# Instructions to follow:
Would you output the listing exactly, with every image omitted?

# Provided material:
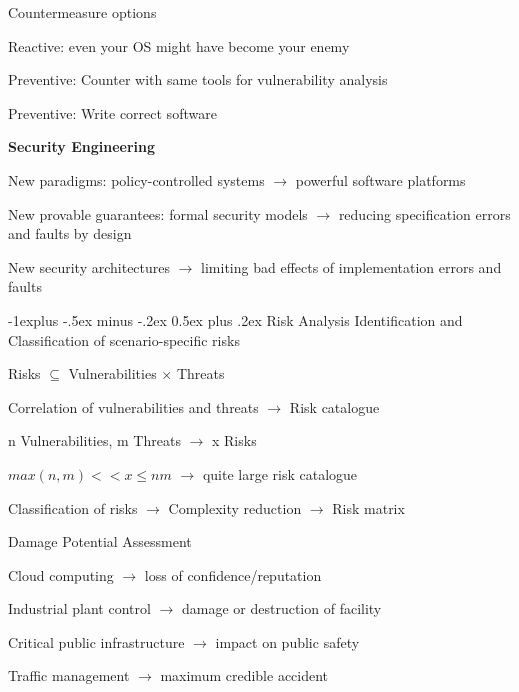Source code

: \documentclass[a4paper]{article}
\makeatletter
\renewcommand{\note}[2]{\begin{noteBox} \textbf{#1} #2 \end{noteBox}}
\renewcommand{\subsection}{\@startsection{subsection}{2}{0mm}%
                {-1explus -.5ex minus -.2ex}%
                {0.5ex plus .2ex}%
                {\normalfont\normalsize\bfseries}}
\makeatother
\begin{document}
\begin{multicols}{3}
    Countermeasure options
    \begin{itemize*}
        \item Reactive: even your OS might have become your enemy
        \item Preventive: Counter with same tools for vulnerability analysis
        \item Preventive: Write correct software
    \end{itemize*}

    \note{Security Engineering}{
        \begin{itemize*}
            \item New paradigms: policy-controlled systems $\rightarrow$ powerful software platforms
            \item New provable guarantees: formal security models $\rightarrow$ reducing specification errors and faults by design
            \item New security architectures $\rightarrow$ limiting bad effects of implementation errors and faults
        \end{itemize*}
    }

    \subsection{Risk Analysis}
    Identification and Classification of scenario-specific risks
    \begin{itemize*}
        \item Risks $\subseteq$ Vulnerabilities $\times$ Threats
        \item Correlation of vulnerabilities and threats $\rightarrow$ Risk catalogue
        \item n Vulnerabilities, m Threats $\rightarrow$ x Risks
        \item $max(n,m)<< x \leq nm$ $\rightarrow$ quite large risk catalogue
        \item Classification of risks $\rightarrow$ Complexity reduction $\rightarrow$ Risk matrix
    \end{itemize*}

    Damage Potential Assessment
    \begin{itemize*}
        \item Cloud computing $\rightarrow$ loss of confidence/reputation
        \item Industrial plant control $\rightarrow$ damage or destruction of facility
        \item Critical public infrastructure $\rightarrow$ impact on public safety
        \item Traffic management $\rightarrow$ maximum credible accident
    \end{itemize*}


\end{multicols}
\end{document}
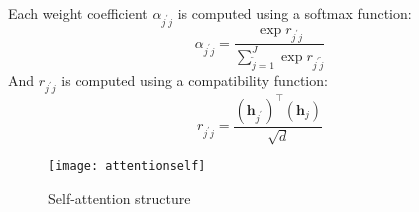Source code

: Each weight coefficient $\alpha_{{j^{\prime}}j}$ is computed using a softmax function:
\[\alpha_{{j^{\prime}}j} = \frac{\exp {r_{{j^{\prime}}j}}}{\sum_{{\tilde{j}}=1}^{J} \exp  {r_{{j^{\prime}}{\tilde{j}}}}}\]
And $r_{{j^{\prime}}j}$ is computed using a compatibility function:
\[r_{{j^{\prime}}j} = \frac{(\bm{h}_{j^{\prime}})^{\top}(\bm{h}_j)}{\sqrt{d}} \]

\begin{figure}[h]
	\centering
	\texttt{[image: attentionself]}
	\caption{Self-attention structure}
\end{figure}

%


%
%



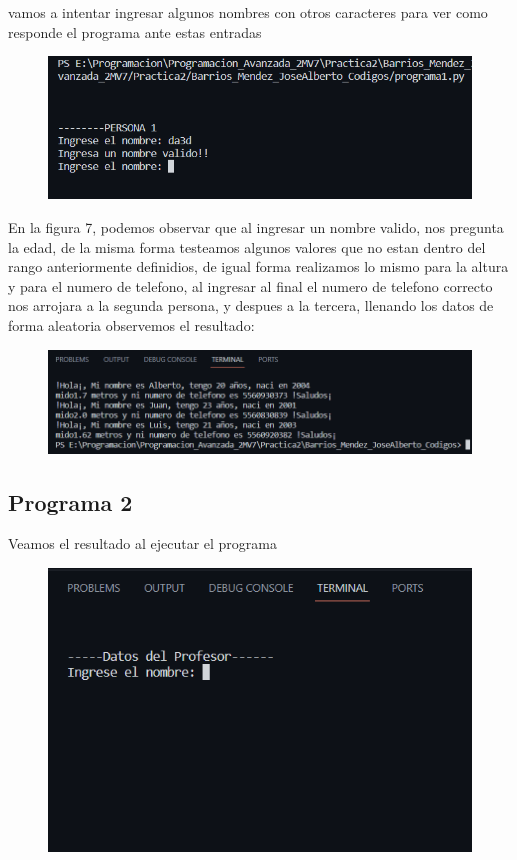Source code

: \documentclass[12pt]{article}
\begin{document}
vamos a intentar ingresar algunos nombres con otros caracteres para ver como responde el programa ante estas entradas

\begin{figure}[H]
		\begin{center}
 			\includegraphics[width = .8\textwidth]{08.png}
 			
		\end{center} 
\end{figure}

En la figura 7, podemos observar que al ingresar un nombre valido, nos pregunta la edad, de la misma forma testeamos algunos valores que no estan dentro del rango anteriormente definidios, de igual forma realizamos lo mismo para la altura y para el numero de telefono, al ingresar al final el numero de telefono correcto nos arrojara a la segunda persona, y despues a la tercera, llenando los datos de forma aleatoria observemos el resultado: 


\begin{figure}[H]
		\begin{center}
 			\includegraphics[width = .8\textwidth]{10.png}
 			
		\end{center} 
\end{figure}
\subsection{Programa 2}
Veamos el resultado al ejecutar el programa

\begin{figure}[H]
		\begin{center}
 			\includegraphics[width = .4\textwidth]{13.png}
 			
		\end{center} 
\end{figure}
\end{document}
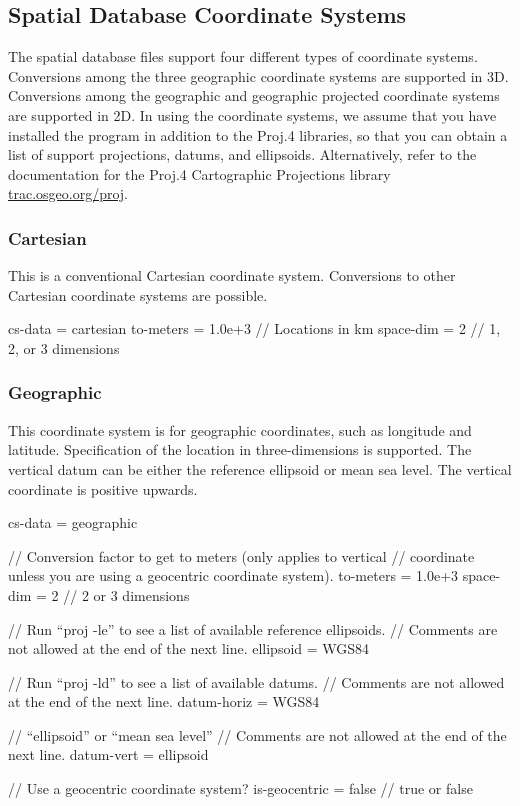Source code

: \subsection{Spatial Database Coordinate Systems}

The spatial database files support four different types of coordinate
systems. Conversions among the three geographic coordinate systems
are supported in 3D. Conversions among the geographic and geographic
projected coordinate systems are supported in 2D. In using the coordinate
systems, we assume that you have installed the  program
in addition to the Proj.4 libraries, so that you can obtain a list
of support projections, datums, and ellipsoids. Alternatively, refer
to the documentation for the Proj.4 Cartographic Projections library
\url{trac.osgeo.org/proj}.

\subsubsection{Cartesian}

This is a conventional Cartesian coordinate system. Conversions to
other Cartesian coordinate systems are possible.
\begin{SimpleIOAscii}
cs-data = cartesian {
  to-meters = 1.0e+3 // Locations in km
  space-dim = 2 // 1, 2, or 3 dimensions
}
\end{SimpleIOAscii}

\subsubsection{Geographic}

This coordinate system is for geographic coordinates, such as longitude
and latitude. Specification of the location in three-dimensions is
supported. The vertical datum can be either the reference ellipsoid
or mean sea level. The vertical coordinate is positive upwards.
\begin{SimpleIOAscii}
cs-data = geographic {
  // Conversion factor to get to meters (only applies to vertical 
  // coordinate unless you are using a geocentric coordinate system).
  to-meters = 1.0e+3
  space-dim = 2 // 2 or 3 dimensions

  // Run ``proj -le'' to see a list of available reference ellipsoids.
  // Comments are not allowed at the end of the next line.
  ellipsoid = WGS84

  // Run ``proj -ld'' to see a list of available datums.
  // Comments are not allowed at the end of the next line.
  datum-horiz = WGS84

  // ``ellipsoid'' or ``mean sea level''
  // Comments are not allowed at the end of the next line.
  datum-vert = ellipsoid

  // Use a geocentric coordinate system?
  is-geocentric = false // true or false
}
\end{SimpleIOAscii}

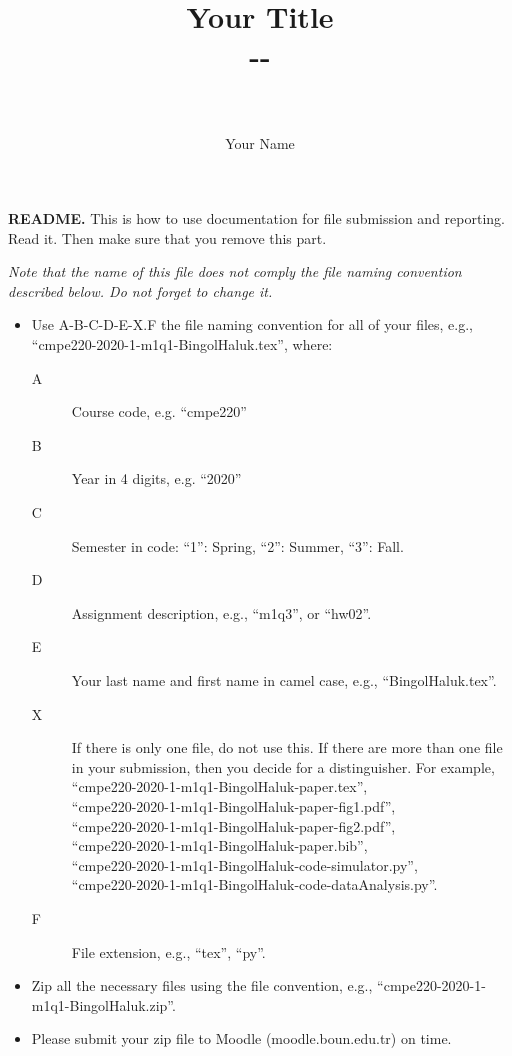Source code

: \documentclass[11pt,a4,twocolumn]{article}
\title{
	Your Title\\
	{\small 	
		\hbCourse-\hbWhat-\hbYou\\
		\hbTimeStamp\\
	}
}
\author{Your Name}
\date{}
\begin{document}
\maketitle




{\color{red} %
	\textbf{README.}
	This is how to use documentation for file submission and reporting.
	Read it.
	Then make sure that you remove this part.

	\emph{
		Note that the name of this file does not comply 
		the file naming convention described below. 
		Do not forget to change it.
	}
	
	\begin{itemize}
		
		\item 
		Use A-B-C-D-E-X.F the file naming convention for all of your files,
		e.g., ``cmpe220-2020-1-m1q1-BingolHaluk.tex'',
		where:
		\begin{description}
			
			\item[A]
			Course code, e.g. ``cmpe220'' 
			
			\item[B]
			Year in 4 digits, e.g. ``2020'' 
			
			\item[C] 
			Semester in code: ``1'': Spring, ``2'': Summer, ``3'': Fall.
			
			\item[D] 
			Assignment description, e.g., ``m1q3'', or ``hw02''.
			
			\item[E]
			Your last name and first name in camel case, e.g., ``BingolHaluk.tex''.
			
			\item[X]
			If there is only one file, do not use this.
			If there are more than one file in your submission, 
			then you decide for a distinguisher.
			For example,\\
			``cmpe220-2020-1-m1q1-BingolHaluk-paper.tex'',\\
			``cmpe220-2020-1-m1q1-BingolHaluk-paper-fig1.pdf'',\\
			``cmpe220-2020-1-m1q1-BingolHaluk-paper-fig2.pdf'',\\
			``cmpe220-2020-1-m1q1-BingolHaluk-paper.bib'',\\
			``cmpe220-2020-1-m1q1-BingolHaluk-code-simulator.py'',\\
			``cmpe220-2020-1-m1q1-BingolHaluk-code-dataAnalysis.py''.
			
			\item[F]
			File extension, e.g., ``tex'', ``py''.
		\end{description}
		
		\item 
		Zip all the necessary files using the file convention,
		e.g., ``cmpe220-2020-1-m1q1-BingolHaluk.zip''.
		
		\item 
		Please submit your zip file to Moodle (moodle.boun.edu.tr) on time.
		
	\end{itemize}
} %
\end{document}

# Expected answer:
Source code

: \documentclass[a4paper]{article}
\makeatletter
\renewcommand{\note}[2]{\begin{noteBox} \textbf{#1} #2 \end{noteBox}}
\renewcommand{\subsection}{\@startsection{subsection}{2}{0mm}%
                {-1explus -.5ex minus -.2ex}%
                {0.5ex plus .2ex}%
                {\normalfont\normalsize\bfseries}}
\makeatother
\begin{document}
\begin{multicols}{3}
    Countermeasure options
    \begin{itemize*}
        \item Reactive: even your OS might have become your enemy
        \item Preventive: Counter with same tools for vulnerability analysis
        \item Preventive: Write correct software
    \end{itemize*}

    \note{Security Engineering}{
        \begin{itemize*}
            \item New paradigms: policy-controlled systems $\rightarrow$ powerful software platforms
            \item New provable guarantees: formal security models $\rightarrow$ reducing specification errors and faults by design
            \item New security architectures $\rightarrow$ limiting bad effects of implementation errors and faults
        \end{itemize*}
    }

    \subsection{Risk Analysis}
    Identification and Classification of scenario-specific risks
    \begin{itemize*}
        \item Risks $\subseteq$ Vulnerabilities $\times$ Threats
        \item Correlation of vulnerabilities and threats $\rightarrow$ Risk catalogue
        \item n Vulnerabilities, m Threats $\rightarrow$ x Risks
        \item $max(n,m)<< x \leq nm$ $\rightarrow$ quite large risk catalogue
        \item Classification of risks $\rightarrow$ Complexity reduction $\rightarrow$ Risk matrix
    \end{itemize*}

    Damage Potential Assessment
    \begin{itemize*}
        \item Cloud computing $\rightarrow$ loss of confidence/reputation
        \item Industrial plant control $\rightarrow$ damage or destruction of facility
        \item Critical public infrastructure $\rightarrow$ impact on public safety
        \item Traffic management $\rightarrow$ maximum credible accident
    \end{itemize*}


\end{multicols}
\end{document}
Source code

: Each weight coefficient $\alpha_{{j^{\prime}}j}$ is computed using a softmax function:
\[\alpha_{{j^{\prime}}j} = \frac{\exp {r_{{j^{\prime}}j}}}{\sum_{{\tilde{j}}=1}^{J} \exp  {r_{{j^{\prime}}{\tilde{j}}}}}\]
And $r_{{j^{\prime}}j}$ is computed using a compatibility function:
\[r_{{j^{\prime}}j} = \frac{(\bm{h}_{j^{\prime}})^{\top}(\bm{h}_j)}{\sqrt{d}} \]

\begin{figure}[h]
	\centering
	\texttt{[image: attentionself]}
	\caption{Self-attention structure}
\end{figure}

%


%
%



Source code

: \documentclass[12pt]{article}
\begin{document}
vamos a intentar ingresar algunos nombres con otros caracteres para ver como responde el programa ante estas entradas

\begin{figure}[H]
		\begin{center}
 			\includegraphics[width = .8\textwidth]{08.png}
 			
		\end{center} 
\end{figure}

En la figura 7, podemos observar que al ingresar un nombre valido, nos pregunta la edad, de la misma forma testeamos algunos valores que no estan dentro del rango anteriormente definidios, de igual forma realizamos lo mismo para la altura y para el numero de telefono, al ingresar al final el numero de telefono correcto nos arrojara a la segunda persona, y despues a la tercera, llenando los datos de forma aleatoria observemos el resultado: 


\begin{figure}[H]
		\begin{center}
 			\includegraphics[width = .8\textwidth]{10.png}
 			
		\end{center} 
\end{figure}
\subsection{Programa 2}
Veamos el resultado al ejecutar el programa

\begin{figure}[H]
		\begin{center}
 			\includegraphics[width = .4\textwidth]{13.png}
 			
		\end{center} 
\end{figure}
\end{document}
Source code

: \subsection{Spatial Database Coordinate Systems}

The spatial database files support four different types of coordinate
systems. Conversions among the three geographic coordinate systems
are supported in 3D. Conversions among the geographic and geographic
projected coordinate systems are supported in 2D. In using the coordinate
systems, we assume that you have installed the  program
in addition to the Proj.4 libraries, so that you can obtain a list
of support projections, datums, and ellipsoids. Alternatively, refer
to the documentation for the Proj.4 Cartographic Projections library
\url{trac.osgeo.org/proj}.

\subsubsection{Cartesian}

This is a conventional Cartesian coordinate system. Conversions to
other Cartesian coordinate systems are possible.
\begin{SimpleIOAscii}
cs-data = cartesian {
  to-meters = 1.0e+3 // Locations in km
  space-dim = 2 // 1, 2, or 3 dimensions
}
\end{SimpleIOAscii}

\subsubsection{Geographic}

This coordinate system is for geographic coordinates, such as longitude
and latitude. Specification of the location in three-dimensions is
supported. The vertical datum can be either the reference ellipsoid
or mean sea level. The vertical coordinate is positive upwards.
\begin{SimpleIOAscii}
cs-data = geographic {
  // Conversion factor to get to meters (only applies to vertical 
  // coordinate unless you are using a geocentric coordinate system).
  to-meters = 1.0e+3
  space-dim = 2 // 2 or 3 dimensions

  // Run ``proj -le'' to see a list of available reference ellipsoids.
  // Comments are not allowed at the end of the next line.
  ellipsoid = WGS84

  // Run ``proj -ld'' to see a list of available datums.
  // Comments are not allowed at the end of the next line.
  datum-horiz = WGS84

  // ``ellipsoid'' or ``mean sea level''
  // Comments are not allowed at the end of the next line.
  datum-vert = ellipsoid

  // Use a geocentric coordinate system?
  is-geocentric = false // true or false
}
\end{SimpleIOAscii}

Source code

: \documentclass[11pt,a4,twocolumn]{article}
\title{
	Your Title\\
	{\small 	
		\hbCourse-\hbWhat-\hbYou\\
		\hbTimeStamp\\
	}
}
\author{Your Name}
\date{}
\begin{document}
\maketitle




{\color{red} %
	\textbf{README.}
	This is how to use documentation for file submission and reporting.
	Read it.
	Then make sure that you remove this part.

	\emph{
		Note that the name of this file does not comply 
		the file naming convention described below. 
		Do not forget to change it.
	}
	
	\begin{itemize}
		
		\item 
		Use A-B-C-D-E-X.F the file naming convention for all of your files,
		e.g., ``cmpe220-2020-1-m1q1-BingolHaluk.tex'',
		where:
		\begin{description}
			
			\item[A]
			Course code, e.g. ``cmpe220'' 
			
			\item[B]
			Year in 4 digits, e.g. ``2020'' 
			
			\item[C] 
			Semester in code: ``1'': Spring, ``2'': Summer, ``3'': Fall.
			
			\item[D] 
			Assignment description, e.g., ``m1q3'', or ``hw02''.
			
			\item[E]
			Your last name and first name in camel case, e.g., ``BingolHaluk.tex''.
			
			\item[X]
			If there is only one file, do not use this.
			If there are more than one file in your submission, 
			then you decide for a distinguisher.
			For example,\\
			``cmpe220-2020-1-m1q1-BingolHaluk-paper.tex'',\\
			``cmpe220-2020-1-m1q1-BingolHaluk-paper-fig1.pdf'',\\
			``cmpe220-2020-1-m1q1-BingolHaluk-paper-fig2.pdf'',\\
			``cmpe220-2020-1-m1q1-BingolHaluk-paper.bib'',\\
			``cmpe220-2020-1-m1q1-BingolHaluk-code-simulator.py'',\\
			``cmpe220-2020-1-m1q1-BingolHaluk-code-dataAnalysis.py''.
			
			\item[F]
			File extension, e.g., ``tex'', ``py''.
		\end{description}
		
		\item 
		Zip all the necessary files using the file convention,
		e.g., ``cmpe220-2020-1-m1q1-BingolHaluk.zip''.
		
		\item 
		Please submit your zip file to Moodle (moodle.boun.edu.tr) on time.
		
	\end{itemize}
} %
\end{document}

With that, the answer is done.